L’associazione ha anche ricordato che nell’ultimo incontro con l’amministrazione comunale gli abitanti hanno ribadito la loro volontà di contribuire a trovare una soluzione dignitosa ricordando che per ben 13 anni hanno proposto tavoli di concertazione, «compresi gli ultimi in cui, dal fatidico 22 dicembre 2020, sono stati privati di energia elettrica ed acqua corrente. Da allora, la comunità vive nel terrore di un’incursione. Esattamente come in passato si resta insonni, prossimi al perdere tutto e ferite mal cicatrizzate, in questi ultimi giorni, più di prima, tornano a farsi sentire».
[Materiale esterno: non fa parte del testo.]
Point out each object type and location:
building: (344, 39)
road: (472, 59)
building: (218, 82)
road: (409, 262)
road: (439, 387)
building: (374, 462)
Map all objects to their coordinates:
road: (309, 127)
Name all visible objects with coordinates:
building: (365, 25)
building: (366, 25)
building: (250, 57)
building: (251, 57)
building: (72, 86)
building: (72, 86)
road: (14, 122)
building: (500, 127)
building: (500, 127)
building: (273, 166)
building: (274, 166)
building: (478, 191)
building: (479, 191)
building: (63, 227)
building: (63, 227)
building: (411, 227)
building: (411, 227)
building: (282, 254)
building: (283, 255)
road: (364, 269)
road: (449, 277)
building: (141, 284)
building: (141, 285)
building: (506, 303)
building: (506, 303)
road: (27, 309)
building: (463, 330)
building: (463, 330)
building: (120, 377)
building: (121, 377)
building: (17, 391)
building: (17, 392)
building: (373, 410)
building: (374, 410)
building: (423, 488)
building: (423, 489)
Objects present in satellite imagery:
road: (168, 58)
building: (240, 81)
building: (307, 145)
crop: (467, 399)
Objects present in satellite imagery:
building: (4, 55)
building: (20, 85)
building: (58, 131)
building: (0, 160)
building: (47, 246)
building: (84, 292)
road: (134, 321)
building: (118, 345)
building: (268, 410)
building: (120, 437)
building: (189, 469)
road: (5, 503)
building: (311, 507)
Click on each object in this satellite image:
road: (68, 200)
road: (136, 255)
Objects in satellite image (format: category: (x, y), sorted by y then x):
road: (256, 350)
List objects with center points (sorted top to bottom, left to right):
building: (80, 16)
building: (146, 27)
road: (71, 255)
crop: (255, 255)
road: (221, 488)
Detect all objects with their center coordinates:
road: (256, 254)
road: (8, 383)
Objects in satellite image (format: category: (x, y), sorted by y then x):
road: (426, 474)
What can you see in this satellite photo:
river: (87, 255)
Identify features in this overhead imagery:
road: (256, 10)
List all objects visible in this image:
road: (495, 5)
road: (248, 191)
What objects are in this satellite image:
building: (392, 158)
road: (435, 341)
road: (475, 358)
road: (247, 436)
«Assunto che il diritto alla casa è un bisogno primario che trascende lo status giuridico e le peculiarità individuali – aggiungono nell’appello – è anche innegabile che la comunità dell’ex Socrate, composta per lo più da rifugiati eritrei, etiopi e sudanesi abbia già abbondantemente pagato lo scotto delle carenze strutturali e le scelte fortemente escludenti e non sempre attente al rispetto dei diritti fondamentali caratterizzanti il sistema di accoglienza italiano. Uno sgombero coatto, nelle note modalità, senza alternative dignitose e praticabili, sarebbe l’ennesimo atto di forza che stratifica precarietà e traumi in chi è già portatore di ferite e bagagli emotivi che pesano come macigni».